4. Unidos Podemos a échoué de manière imprévisible dans son objectif de sorpassar le PSOE et de disputer la victoire au PP. L’alliance entre Podemos et Izquierda Unido (IU) a obtenu le même nombre de députés que les deux partis avaient obtenu séparément en décembre (71, 69+2), mais elle a perdu un million de votes (21.1% et 5’049’734 votes par rapport au 24.28% et 6’139’494 votes engrangés lors du scrutin du 20 décembre). Les raisons en sont multiples et complexes. Il convient néanmoins d’écarter d’emblée les interprétations intéressées qui attribuent les mauvais résultats électoraux à l’alliance entre Podemos et IU en arguant que cette alliance aurait créé un imaginaire «front des gauches» radicalisées qui a fait peur aux électeurs modérés. Même s’il n’est pas possible de faire de l’histoire contre-factuelle, il est plus raisonnable d’imaginer que sans cette alliance les résultats de Podemos et d’IU auraient été bien pires. Une première explication du fiasco inattendu tient à une campagne molle, dénuée de propositions réelles et conçue non pas pour mobiliser et stimuler la base sociale réelle et potentielle de Unidos Podemos, mais plutôt pour ne pas effrayer des électeurs plus éloignés. La «campagne patriotique» et «light» en contenus, combinée avec des références anachroniques à la social-démocratie, a déconcerté plus d’un et ne semble pas avoir suscité l’émotion nécessaire et le souffle épique mobilisateurs. Cependant la tiédeur des messages contraste avec la capacité militante qu’a sous-tendue la candidature, car les actions publiques ont été importantes, même si elles ne dépassent pas la base sociale plus ou moins proche.

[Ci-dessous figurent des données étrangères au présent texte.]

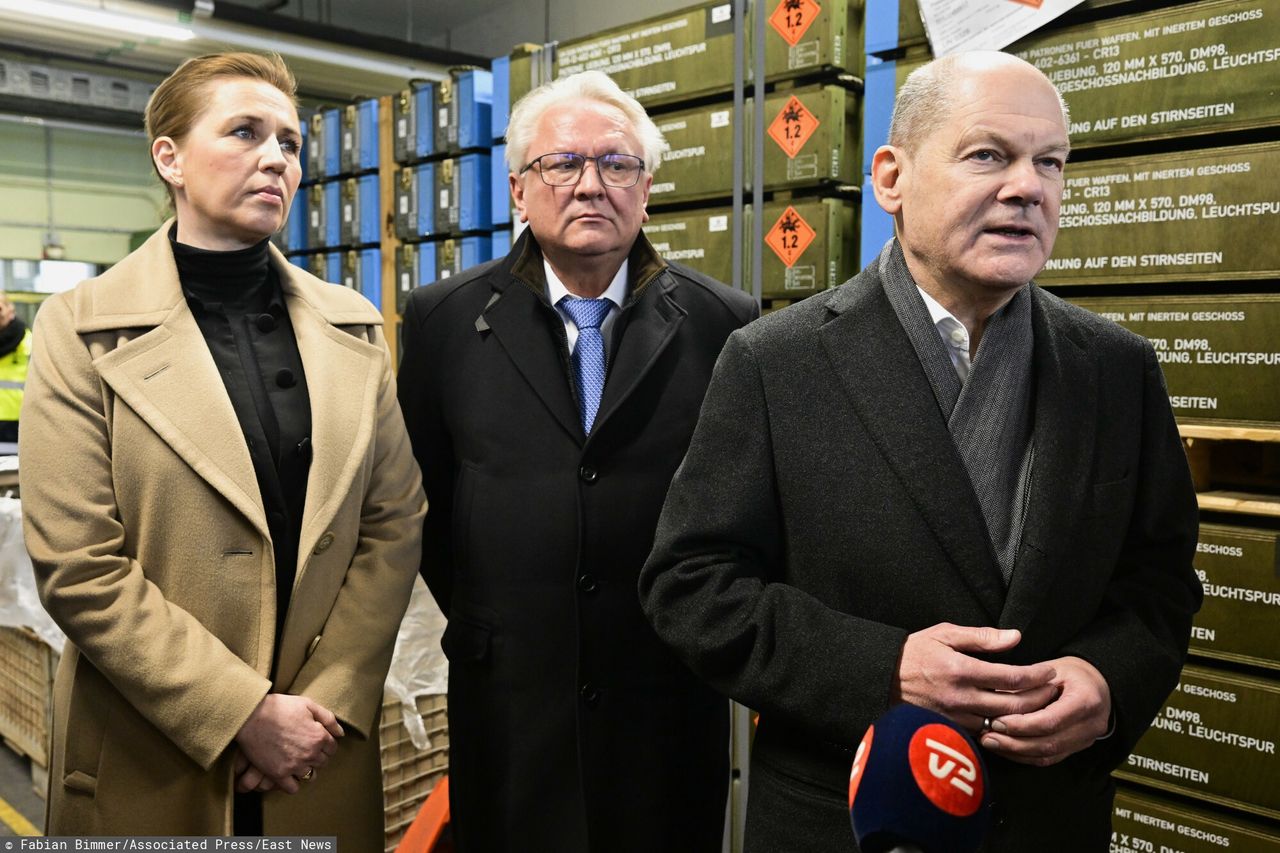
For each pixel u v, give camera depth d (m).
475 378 1.42
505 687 1.37
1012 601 0.92
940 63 0.96
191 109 1.21
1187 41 1.48
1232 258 1.48
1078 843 0.98
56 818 1.19
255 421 1.22
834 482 0.99
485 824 1.39
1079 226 1.64
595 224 1.36
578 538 1.35
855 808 0.72
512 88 2.65
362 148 3.62
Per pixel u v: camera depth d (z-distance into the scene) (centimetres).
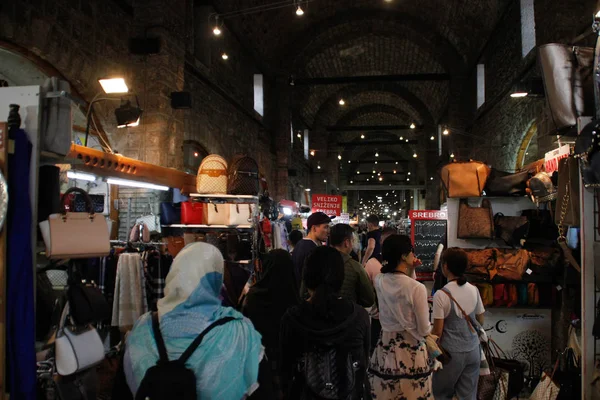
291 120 2134
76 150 393
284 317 210
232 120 1287
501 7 1249
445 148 2314
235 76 1338
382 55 2366
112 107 716
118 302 380
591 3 666
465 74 1769
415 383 282
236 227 540
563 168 348
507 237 481
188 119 962
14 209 214
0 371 203
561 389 347
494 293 480
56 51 575
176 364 139
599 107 287
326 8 1758
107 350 362
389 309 292
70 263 244
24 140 221
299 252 420
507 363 368
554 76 319
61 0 584
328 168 3231
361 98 3109
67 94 236
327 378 195
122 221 721
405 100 2823
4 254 208
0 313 205
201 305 153
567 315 446
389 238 303
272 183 1778
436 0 1616
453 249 347
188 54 934
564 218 343
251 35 1476
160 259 416
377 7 1791
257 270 532
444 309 330
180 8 838
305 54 1895
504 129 1224
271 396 153
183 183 593
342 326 198
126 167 466
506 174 502
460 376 337
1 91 235
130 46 758
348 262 344
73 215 241
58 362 226
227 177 551
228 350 145
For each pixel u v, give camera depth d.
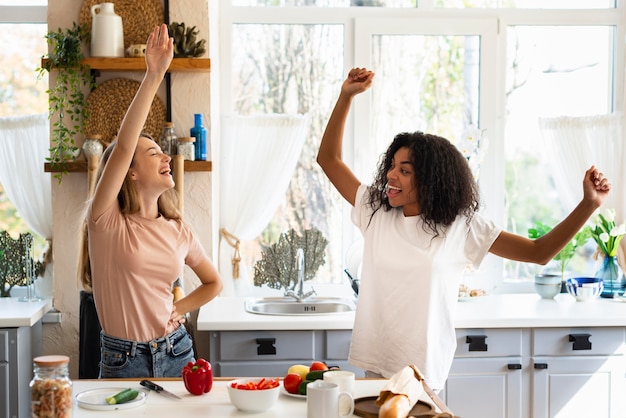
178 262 2.54
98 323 3.37
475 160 3.92
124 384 2.20
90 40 3.54
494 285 4.13
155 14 3.57
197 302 2.79
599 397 3.35
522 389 3.32
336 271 4.11
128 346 2.46
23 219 3.86
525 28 4.13
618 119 4.04
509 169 4.13
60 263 3.59
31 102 3.90
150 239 2.48
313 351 3.27
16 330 3.23
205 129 3.57
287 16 4.04
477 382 3.29
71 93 3.53
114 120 3.54
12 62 3.89
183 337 2.59
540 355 3.32
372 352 2.53
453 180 2.44
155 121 3.59
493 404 3.30
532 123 4.15
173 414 1.93
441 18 4.08
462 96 4.12
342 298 3.82
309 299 3.81
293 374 2.12
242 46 4.05
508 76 4.14
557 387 3.33
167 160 2.51
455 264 2.48
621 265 3.91
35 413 1.74
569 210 4.08
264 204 3.96
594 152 4.06
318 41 4.08
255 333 3.24
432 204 2.43
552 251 2.40
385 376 2.47
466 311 3.42
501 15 4.11
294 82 4.07
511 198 4.13
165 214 2.61
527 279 4.14
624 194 4.04
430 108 4.11
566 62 4.15
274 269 3.91
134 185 2.48
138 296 2.45
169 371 2.53
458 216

Une deuxième explication de l’insuccès doit être recherchée dans des raisons de fond, et tient aux limites de la politisation suscitée par le cycle ouvert en 2011 et à la fluidité de la situation où les vieilles loyautés se délitent, mais les nouvelles ne se sont pas encore irréversiblement cristallisées. Beaucoup de ceux qui avaient voté en faveur de Podemos et de IU le 20 décembre 2015 ont pu soit rester à la maison, soit voter pour des options extraparlementaires, soit encore «retourner» au PSOE. Et tout cela pour une infinité de raisons contradictoires, soit de «droite», soit de «gauche». L’électorat provenant d’IU a pu être découragé par la mollesse de la campagne et jeté dans le désarroi face au virage «social-démocrate» et modéré d’Iglesias. Les électeurs plus modérés ont pu ne pas comprendre le refus de Podemos de soutenir Pedro Sanchez face au PP. Quant à la base électorale de gauche plus traditionnelle, il a pu au contraire préférer voter pour le PSOE qui appelait «à la gauche» face à un Podemos qui affichait des positions patriotiques. En fait, Podemos a ouvert un important espace politico-électoral qui va subsister, mais le corps de ce parti n’est pas suffisamment solidifié et ses périphéries sont encore peu «fidélisées» et instables.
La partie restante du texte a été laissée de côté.